According to the police in Berlin, 24-year-old, Tunisian-born Anis Amri allegedly drove the truck that killed 12 people on Monday.

Here are 5 things you need to know about Anis Amri.

  1. Amri sought asylum in Germany after leaving Tunisia in early 2012. He arrived Germany in July of 2015 via Italy. Amri was denied asylum in June and was on track to be deported, but German authorities failed to follow through with the process. During the deportation process, German authorities encountered two logistical hurdles they weren’t able to overcome. First, Tunisia rejected Amri, refusing to take him back. "Tunisia at first denied that this person was its citizen," stated Ralf Jaeger, the interior minister of the western state of North Rhine-Westphalia. Second, authorities had a hard time properly identifying Amri since he went by so many aliases. Amri’s identification papers reportedly just arrived on Wednesday after the bureaucratic ball was first rolled in August. Amri was detained and released as a result of these security failures. “The new details added to a growing list of questions about whether security authorities missed opportunities to prevent the attack, in which a 25-tonne truck mowed down a crowd of shoppers and smashed through wooden huts selling gifts, mulled wine and sausages,” reports Reuters. “It was the deadliest attack on German soil since 1980.
  2. Amri was under surveillance for alleged ties to Islamic extremists.  “Anis Amri was engaging with extremist salafist circles in Germany,” one German official said, according to The Washington Post. Officials said that Amri had “interacted” with Islamic radical preacher Abu Walaa. Walaa himself was arrested in November after being charged with recruiting young Muslims in Germany to be sent off to fight for ISIS.

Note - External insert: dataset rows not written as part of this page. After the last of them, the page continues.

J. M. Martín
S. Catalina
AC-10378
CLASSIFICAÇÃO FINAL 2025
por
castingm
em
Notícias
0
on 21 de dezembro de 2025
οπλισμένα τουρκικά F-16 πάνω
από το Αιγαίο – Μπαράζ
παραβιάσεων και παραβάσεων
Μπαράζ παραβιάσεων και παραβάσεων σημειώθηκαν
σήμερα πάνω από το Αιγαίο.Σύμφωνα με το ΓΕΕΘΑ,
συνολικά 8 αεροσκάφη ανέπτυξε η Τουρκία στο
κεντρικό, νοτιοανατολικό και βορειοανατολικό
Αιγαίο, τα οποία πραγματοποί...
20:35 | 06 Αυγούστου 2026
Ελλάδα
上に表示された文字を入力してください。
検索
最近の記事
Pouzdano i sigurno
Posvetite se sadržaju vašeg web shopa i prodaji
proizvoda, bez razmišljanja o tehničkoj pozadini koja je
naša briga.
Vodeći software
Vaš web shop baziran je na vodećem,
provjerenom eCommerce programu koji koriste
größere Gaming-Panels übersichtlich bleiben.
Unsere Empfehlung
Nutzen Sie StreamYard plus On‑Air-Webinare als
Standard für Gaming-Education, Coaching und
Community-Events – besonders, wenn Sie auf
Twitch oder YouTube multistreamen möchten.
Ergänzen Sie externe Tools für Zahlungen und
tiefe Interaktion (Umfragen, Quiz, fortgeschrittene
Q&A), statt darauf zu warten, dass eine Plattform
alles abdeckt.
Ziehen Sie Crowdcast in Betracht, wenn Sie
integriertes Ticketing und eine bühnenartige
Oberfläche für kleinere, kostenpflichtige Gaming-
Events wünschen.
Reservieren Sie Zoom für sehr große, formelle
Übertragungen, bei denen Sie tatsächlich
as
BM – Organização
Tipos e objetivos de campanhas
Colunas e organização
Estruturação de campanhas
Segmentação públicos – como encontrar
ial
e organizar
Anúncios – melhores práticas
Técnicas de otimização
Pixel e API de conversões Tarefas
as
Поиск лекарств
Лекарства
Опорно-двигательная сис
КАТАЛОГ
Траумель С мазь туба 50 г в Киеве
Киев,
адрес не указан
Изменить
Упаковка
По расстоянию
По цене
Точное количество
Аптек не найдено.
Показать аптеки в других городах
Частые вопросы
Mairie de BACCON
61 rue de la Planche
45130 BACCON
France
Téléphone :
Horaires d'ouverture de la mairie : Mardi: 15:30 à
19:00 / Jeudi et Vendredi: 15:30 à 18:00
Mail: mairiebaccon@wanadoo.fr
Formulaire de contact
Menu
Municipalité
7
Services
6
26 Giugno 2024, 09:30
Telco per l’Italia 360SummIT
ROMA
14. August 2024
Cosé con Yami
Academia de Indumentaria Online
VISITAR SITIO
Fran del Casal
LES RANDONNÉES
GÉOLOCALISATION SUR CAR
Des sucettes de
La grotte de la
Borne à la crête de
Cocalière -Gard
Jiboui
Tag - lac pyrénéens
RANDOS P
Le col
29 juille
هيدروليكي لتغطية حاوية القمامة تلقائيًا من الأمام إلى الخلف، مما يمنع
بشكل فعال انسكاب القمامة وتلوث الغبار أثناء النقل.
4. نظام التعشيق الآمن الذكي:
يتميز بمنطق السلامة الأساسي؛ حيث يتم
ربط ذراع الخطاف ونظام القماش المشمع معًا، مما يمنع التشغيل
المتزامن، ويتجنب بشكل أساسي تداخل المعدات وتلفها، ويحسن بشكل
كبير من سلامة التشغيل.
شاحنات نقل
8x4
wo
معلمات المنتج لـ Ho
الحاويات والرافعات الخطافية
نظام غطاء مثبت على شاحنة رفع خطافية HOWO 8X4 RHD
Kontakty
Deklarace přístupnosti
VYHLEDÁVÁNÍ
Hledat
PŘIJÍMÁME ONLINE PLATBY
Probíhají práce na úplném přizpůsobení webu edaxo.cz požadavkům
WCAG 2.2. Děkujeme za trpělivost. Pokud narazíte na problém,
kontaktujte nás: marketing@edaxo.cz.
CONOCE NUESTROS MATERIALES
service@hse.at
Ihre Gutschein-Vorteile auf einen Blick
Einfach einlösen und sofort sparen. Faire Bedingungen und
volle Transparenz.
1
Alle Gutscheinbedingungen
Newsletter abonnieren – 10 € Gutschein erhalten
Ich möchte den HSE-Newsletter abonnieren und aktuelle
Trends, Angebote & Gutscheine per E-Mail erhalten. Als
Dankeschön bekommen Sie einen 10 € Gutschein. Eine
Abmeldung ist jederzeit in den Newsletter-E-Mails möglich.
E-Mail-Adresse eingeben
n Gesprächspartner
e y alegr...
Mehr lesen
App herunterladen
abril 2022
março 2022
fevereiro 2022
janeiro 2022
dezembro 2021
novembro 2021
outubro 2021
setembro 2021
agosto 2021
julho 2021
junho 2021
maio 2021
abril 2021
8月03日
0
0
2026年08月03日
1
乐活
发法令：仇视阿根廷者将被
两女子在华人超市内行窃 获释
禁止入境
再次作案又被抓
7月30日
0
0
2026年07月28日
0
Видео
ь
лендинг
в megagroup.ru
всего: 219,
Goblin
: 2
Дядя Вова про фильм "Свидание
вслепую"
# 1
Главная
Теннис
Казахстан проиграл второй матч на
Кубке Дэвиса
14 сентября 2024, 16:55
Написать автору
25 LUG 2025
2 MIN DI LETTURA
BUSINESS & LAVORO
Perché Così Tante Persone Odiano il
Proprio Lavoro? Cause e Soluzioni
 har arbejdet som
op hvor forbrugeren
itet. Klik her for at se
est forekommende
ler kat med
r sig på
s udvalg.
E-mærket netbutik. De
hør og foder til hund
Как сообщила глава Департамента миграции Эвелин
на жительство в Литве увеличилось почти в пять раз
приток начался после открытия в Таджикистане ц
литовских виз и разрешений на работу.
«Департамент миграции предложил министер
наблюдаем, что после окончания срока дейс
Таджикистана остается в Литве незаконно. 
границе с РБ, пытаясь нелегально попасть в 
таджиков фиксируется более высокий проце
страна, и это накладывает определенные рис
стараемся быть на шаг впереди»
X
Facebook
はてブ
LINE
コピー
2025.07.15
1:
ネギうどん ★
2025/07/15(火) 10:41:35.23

  3. ISIS has already claimed responsibility for the attack, calling the attacker “a soldier of the Islamic State.” It’s unclear at this point if Amri was in direct contact with ISIS members in Syria and Iraq, however German intelligence suspect he has links with an ISIS recruiting cell in Germany.
  4. Amri left Tunisia as an illegal immigrant and spent time in Italian jail, according to his father. German authorities believe he entered Germany via Italy. Amri’s country of origin has contributed disproportionately to the global jihadist terrorism epidemic.  “Tunisia is one of the biggest suppliers of jihadist fighters, with some 5,500 of its nationals believed to be involved in combat in Syria, Iraq and Libya,” explains The Telegraph. Tunisians have been linked to terror attacks in Nice, France and elsewhere in Europe. 
  5. Amri is still on the run. German authorities haven’t caught the terror suspect, but they’ve offered a €100,000 bounty for any information leading to the suspect’s arrest. Amri is considered armed and dangerous. He may have fled Berlin already and crossed over into another European state, thanks to the free movement policy of the Schengen zone.